*** DATA FOR THIS TASK Section Begins ***

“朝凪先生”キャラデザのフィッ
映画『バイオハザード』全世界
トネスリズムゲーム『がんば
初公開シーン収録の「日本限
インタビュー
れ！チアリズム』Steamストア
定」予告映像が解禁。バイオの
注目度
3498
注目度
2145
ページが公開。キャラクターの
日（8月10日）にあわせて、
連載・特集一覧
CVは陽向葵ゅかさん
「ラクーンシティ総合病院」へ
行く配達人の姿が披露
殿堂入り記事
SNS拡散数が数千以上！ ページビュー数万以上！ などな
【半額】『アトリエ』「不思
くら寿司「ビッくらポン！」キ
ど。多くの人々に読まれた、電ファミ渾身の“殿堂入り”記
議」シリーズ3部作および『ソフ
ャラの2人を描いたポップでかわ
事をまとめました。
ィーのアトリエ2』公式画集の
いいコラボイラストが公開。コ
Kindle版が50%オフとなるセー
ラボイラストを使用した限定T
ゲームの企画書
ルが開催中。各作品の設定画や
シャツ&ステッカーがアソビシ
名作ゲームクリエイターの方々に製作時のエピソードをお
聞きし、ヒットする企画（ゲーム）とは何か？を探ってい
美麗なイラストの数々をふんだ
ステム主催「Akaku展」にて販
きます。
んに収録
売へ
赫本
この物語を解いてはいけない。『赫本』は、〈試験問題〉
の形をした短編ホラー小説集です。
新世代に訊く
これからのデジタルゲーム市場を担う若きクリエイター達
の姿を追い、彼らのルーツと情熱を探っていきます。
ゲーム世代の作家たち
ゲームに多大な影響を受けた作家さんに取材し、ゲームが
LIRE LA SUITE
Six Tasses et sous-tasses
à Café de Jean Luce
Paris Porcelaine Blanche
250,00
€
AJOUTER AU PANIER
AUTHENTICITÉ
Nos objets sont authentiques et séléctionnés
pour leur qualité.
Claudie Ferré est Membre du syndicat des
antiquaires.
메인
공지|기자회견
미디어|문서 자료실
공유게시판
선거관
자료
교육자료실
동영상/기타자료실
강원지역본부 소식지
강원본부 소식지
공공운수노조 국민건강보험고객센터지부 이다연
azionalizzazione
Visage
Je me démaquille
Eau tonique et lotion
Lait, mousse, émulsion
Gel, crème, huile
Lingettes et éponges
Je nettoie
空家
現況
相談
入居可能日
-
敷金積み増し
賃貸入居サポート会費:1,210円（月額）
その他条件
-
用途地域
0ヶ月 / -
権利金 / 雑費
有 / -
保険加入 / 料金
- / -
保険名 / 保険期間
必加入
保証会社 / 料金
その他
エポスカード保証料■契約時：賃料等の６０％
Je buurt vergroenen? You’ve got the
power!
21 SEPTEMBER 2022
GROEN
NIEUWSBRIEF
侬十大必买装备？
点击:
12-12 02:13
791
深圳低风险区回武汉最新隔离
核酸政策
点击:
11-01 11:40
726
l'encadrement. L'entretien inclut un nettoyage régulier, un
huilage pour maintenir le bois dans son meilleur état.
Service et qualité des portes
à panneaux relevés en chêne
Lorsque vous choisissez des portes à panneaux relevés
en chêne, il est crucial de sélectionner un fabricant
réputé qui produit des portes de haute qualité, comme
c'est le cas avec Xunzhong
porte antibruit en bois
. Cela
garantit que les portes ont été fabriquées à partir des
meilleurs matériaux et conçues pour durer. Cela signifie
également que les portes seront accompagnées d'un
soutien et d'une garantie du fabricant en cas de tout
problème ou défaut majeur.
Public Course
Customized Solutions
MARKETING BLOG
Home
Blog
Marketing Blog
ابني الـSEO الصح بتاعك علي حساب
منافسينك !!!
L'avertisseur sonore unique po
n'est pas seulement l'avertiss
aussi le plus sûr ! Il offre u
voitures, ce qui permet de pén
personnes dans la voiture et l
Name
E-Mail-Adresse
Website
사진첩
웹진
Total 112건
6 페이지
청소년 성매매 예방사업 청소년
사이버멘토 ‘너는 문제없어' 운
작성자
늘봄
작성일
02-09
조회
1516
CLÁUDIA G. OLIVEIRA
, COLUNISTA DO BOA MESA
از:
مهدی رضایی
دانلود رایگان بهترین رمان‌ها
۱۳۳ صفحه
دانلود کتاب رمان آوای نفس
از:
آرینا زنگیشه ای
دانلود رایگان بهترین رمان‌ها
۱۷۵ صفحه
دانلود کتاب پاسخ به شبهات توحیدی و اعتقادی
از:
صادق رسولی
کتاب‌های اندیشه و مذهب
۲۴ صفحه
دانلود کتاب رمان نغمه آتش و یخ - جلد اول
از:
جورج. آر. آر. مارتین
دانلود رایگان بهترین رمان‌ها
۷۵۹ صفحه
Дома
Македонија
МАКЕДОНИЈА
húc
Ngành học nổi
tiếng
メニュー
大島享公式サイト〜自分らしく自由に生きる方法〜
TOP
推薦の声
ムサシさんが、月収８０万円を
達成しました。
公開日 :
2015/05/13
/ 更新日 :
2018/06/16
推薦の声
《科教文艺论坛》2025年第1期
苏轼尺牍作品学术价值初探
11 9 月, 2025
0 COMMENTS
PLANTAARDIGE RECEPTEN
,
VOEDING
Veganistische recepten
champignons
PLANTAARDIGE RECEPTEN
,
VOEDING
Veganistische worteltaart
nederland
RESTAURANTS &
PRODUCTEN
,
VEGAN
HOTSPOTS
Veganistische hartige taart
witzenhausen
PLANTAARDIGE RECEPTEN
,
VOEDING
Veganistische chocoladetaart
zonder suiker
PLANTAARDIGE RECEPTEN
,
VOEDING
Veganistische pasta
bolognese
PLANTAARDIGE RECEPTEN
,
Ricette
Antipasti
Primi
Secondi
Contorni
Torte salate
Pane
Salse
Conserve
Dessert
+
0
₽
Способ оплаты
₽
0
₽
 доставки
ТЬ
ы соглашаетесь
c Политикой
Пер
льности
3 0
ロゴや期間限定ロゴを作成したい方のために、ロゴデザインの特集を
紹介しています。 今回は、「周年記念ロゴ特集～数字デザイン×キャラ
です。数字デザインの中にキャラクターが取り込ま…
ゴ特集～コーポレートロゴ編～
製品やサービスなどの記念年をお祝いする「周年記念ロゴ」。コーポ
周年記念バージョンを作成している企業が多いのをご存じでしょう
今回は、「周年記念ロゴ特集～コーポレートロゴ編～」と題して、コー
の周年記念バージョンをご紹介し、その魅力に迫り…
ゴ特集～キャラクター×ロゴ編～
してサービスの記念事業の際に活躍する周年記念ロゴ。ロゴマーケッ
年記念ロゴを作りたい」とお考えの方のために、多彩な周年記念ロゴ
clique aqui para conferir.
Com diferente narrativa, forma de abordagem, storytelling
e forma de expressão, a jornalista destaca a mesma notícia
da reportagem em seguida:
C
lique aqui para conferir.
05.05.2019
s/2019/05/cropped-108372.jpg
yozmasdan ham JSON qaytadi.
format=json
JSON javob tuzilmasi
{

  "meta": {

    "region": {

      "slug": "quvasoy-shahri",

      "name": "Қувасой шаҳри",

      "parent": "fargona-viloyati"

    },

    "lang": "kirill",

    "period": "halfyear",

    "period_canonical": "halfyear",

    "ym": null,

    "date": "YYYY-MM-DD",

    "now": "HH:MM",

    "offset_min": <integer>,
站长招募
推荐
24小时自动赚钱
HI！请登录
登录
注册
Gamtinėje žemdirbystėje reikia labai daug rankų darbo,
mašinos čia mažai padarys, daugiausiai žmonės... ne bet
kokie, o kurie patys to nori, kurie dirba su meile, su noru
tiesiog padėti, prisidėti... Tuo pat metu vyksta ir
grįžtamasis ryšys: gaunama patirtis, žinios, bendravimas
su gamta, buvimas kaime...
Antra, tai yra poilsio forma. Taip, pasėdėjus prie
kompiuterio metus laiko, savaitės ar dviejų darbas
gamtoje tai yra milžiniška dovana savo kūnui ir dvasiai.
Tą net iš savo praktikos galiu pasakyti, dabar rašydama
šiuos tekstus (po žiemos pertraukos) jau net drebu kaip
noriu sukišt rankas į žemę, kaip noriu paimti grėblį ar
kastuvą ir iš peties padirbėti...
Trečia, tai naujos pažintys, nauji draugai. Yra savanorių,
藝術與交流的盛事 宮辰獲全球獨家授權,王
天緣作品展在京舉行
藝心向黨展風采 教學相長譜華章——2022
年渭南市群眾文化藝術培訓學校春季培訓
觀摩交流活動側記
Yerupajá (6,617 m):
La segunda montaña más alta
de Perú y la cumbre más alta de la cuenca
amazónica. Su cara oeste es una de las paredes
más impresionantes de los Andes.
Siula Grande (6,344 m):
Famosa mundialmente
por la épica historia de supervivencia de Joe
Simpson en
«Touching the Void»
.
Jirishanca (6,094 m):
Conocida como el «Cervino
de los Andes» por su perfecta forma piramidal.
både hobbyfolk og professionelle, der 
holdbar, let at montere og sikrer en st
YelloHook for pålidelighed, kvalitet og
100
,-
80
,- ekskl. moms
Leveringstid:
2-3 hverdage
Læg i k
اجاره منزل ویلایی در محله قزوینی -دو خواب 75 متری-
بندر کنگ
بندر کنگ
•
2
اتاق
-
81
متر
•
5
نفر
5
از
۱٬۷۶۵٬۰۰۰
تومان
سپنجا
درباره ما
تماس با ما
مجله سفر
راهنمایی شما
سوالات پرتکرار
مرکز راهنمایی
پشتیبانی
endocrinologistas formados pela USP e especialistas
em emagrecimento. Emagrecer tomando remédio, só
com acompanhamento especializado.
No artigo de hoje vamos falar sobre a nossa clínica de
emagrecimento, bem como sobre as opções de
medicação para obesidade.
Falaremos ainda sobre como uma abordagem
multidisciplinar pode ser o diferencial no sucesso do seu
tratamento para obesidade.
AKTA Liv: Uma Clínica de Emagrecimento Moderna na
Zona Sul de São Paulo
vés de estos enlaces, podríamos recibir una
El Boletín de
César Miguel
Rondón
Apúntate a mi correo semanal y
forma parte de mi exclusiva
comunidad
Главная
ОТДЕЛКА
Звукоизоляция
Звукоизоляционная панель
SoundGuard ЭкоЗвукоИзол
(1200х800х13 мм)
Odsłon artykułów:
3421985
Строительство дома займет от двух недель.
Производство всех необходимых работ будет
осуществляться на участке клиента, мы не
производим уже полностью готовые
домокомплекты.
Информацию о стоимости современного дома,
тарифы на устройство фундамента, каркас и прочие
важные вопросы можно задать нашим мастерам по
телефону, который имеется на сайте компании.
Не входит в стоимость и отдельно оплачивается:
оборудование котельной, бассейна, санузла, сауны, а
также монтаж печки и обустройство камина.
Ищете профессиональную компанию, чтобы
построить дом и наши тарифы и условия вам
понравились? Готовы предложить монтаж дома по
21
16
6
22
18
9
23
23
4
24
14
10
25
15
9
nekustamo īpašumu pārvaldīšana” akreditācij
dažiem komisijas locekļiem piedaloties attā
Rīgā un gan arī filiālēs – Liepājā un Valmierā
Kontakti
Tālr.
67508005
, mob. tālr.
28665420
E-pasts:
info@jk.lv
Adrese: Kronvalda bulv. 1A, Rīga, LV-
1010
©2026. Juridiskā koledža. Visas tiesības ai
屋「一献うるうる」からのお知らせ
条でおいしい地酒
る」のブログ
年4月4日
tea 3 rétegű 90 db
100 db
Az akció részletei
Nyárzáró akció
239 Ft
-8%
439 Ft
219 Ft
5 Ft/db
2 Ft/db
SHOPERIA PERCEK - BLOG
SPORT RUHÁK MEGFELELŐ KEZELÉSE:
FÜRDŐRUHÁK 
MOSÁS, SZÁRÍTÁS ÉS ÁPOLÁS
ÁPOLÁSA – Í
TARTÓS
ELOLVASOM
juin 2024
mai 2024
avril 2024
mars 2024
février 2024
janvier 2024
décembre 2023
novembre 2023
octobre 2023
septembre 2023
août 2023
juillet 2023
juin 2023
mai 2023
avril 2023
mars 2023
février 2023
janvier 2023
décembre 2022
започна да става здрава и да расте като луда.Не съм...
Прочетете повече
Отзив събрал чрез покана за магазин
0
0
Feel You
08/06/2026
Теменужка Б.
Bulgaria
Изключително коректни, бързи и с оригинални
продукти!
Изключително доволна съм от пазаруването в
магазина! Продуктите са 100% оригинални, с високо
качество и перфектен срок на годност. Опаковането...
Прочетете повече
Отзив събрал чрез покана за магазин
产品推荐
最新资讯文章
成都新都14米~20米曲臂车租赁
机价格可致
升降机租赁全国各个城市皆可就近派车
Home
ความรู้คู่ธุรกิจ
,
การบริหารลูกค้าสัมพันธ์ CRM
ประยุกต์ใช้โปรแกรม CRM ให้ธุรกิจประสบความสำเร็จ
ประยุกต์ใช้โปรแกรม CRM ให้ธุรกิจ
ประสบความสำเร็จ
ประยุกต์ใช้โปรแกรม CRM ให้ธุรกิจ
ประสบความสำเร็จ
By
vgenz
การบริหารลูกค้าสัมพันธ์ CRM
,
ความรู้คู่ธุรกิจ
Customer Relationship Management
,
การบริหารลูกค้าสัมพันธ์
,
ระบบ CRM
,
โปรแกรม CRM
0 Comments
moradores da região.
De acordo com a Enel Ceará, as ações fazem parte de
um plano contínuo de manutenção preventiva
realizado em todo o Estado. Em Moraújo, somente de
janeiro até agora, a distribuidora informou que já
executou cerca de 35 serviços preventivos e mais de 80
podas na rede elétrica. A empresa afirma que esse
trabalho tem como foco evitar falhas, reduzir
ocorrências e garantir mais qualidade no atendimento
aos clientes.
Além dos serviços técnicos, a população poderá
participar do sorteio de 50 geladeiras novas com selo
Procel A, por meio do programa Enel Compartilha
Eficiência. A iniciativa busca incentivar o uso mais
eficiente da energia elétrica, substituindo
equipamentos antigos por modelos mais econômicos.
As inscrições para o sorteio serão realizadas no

*** DATA FOR THIS TASK Section Ends ***

*PROMPT*. Whenever "halfyear" occurs in a line of the entries, copy that line.

*RESPONSE AREA*.
    "period": "halfyear",
    "period_canonical": "halfyear",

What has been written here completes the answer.